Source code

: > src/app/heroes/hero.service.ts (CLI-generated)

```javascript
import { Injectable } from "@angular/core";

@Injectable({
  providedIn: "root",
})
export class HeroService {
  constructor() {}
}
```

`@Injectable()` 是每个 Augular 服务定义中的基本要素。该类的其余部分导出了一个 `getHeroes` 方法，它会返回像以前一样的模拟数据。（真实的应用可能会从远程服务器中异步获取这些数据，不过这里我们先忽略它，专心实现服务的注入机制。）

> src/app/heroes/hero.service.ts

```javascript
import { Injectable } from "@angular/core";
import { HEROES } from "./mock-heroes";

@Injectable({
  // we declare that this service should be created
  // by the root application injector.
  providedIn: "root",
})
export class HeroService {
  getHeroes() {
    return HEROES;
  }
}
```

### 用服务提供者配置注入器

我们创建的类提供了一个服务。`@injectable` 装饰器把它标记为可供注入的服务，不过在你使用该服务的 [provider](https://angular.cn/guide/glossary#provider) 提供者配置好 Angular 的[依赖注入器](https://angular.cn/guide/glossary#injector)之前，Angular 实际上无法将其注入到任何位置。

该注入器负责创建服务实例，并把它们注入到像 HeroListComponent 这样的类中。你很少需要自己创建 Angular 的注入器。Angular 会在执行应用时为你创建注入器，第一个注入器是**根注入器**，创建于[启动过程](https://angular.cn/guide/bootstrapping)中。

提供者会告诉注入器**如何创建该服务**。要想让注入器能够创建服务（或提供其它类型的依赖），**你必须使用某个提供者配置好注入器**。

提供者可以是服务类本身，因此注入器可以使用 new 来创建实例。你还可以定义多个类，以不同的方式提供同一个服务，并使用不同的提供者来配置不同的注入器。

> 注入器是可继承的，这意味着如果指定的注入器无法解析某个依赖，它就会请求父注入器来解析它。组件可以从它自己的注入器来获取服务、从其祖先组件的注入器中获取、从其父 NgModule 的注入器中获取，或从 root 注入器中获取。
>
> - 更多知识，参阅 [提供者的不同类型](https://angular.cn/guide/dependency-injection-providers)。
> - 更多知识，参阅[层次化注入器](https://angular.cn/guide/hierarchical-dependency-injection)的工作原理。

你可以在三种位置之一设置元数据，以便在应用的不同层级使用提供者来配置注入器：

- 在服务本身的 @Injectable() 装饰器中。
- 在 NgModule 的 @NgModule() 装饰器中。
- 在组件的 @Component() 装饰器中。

══════

▸ What you have to do: Write out each entry once more, exactly as it was given.

▸ Reply to the task:
Source code

: > src/app/heroes/hero.service.ts (CLI-generated)

```javascript
import { Injectable } from "@angular/core";

@Injectable({
  providedIn: "root",
})
export class HeroService {
  constructor() {}
}
```

`@Injectable()` 是每个 Augular 服务定义中的基本要素。该类的其余部分导出了一个 `getHeroes` 方法，它会返回像以前一样的模拟数据。（真实的应用可能会从远程服务器中异步获取这些数据，不过这里我们先忽略它，专心实现服务的注入机制。）

> src/app/heroes/hero.service.ts

```javascript
import { Injectable } from "@angular/core";
import { HEROES } from "./mock-heroes";

@Injectable({
  // we declare that this service should be created
  // by the root application injector.
  providedIn: "root",
})
export class HeroService {
  getHeroes() {
    return HEROES;
  }
}
```

### 用服务提供者配置注入器

我们创建的类提供了一个服务。`@injectable` 装饰器把它标记为可供注入的服务，不过在你使用该服务的 [provider](https://angular.cn/guide/glossary#provider) 提供者配置好 Angular 的[依赖注入器](https://angular.cn/guide/glossary#injector)之前，Angular 实际上无法将其注入到任何位置。

该注入器负责创建服务实例，并把它们注入到像 HeroListComponent 这样的类中。你很少需要自己创建 Angular 的注入器。Angular 会在执行应用时为你创建注入器，第一个注入器是**根注入器**，创建于[启动过程](https://angular.cn/guide/bootstrapping)中。

提供者会告诉注入器**如何创建该服务**。要想让注入器能够创建服务（或提供其它类型的依赖），**你必须使用某个提供者配置好注入器**。

提供者可以是服务类本身，因此注入器可以使用 new 来创建实例。你还可以定义多个类，以不同的方式提供同一个服务，并使用不同的提供者来配置不同的注入器。

> 注入器是可继承的，这意味着如果指定的注入器无法解析某个依赖，它就会请求父注入器来解析它。组件可以从它自己的注入器来获取服务、从其祖先组件的注入器中获取、从其父 NgModule 的注入器中获取，或从 root 注入器中获取。
>
> - 更多知识，参阅 [提供者的不同类型](https://angular.cn/guide/dependency-injection-providers)。
> - 更多知识，参阅[层次化注入器](https://angular.cn/guide/hierarchical-dependency-injection)的工作原理。

你可以在三种位置之一设置元数据，以便在应用的不同层级使用提供者来配置注入器：

- 在服务本身的 @Injectable() 装饰器中。
- 在 NgModule 的 @NgModule() 装饰器中。
- 在组件的 @Component() 装饰器中。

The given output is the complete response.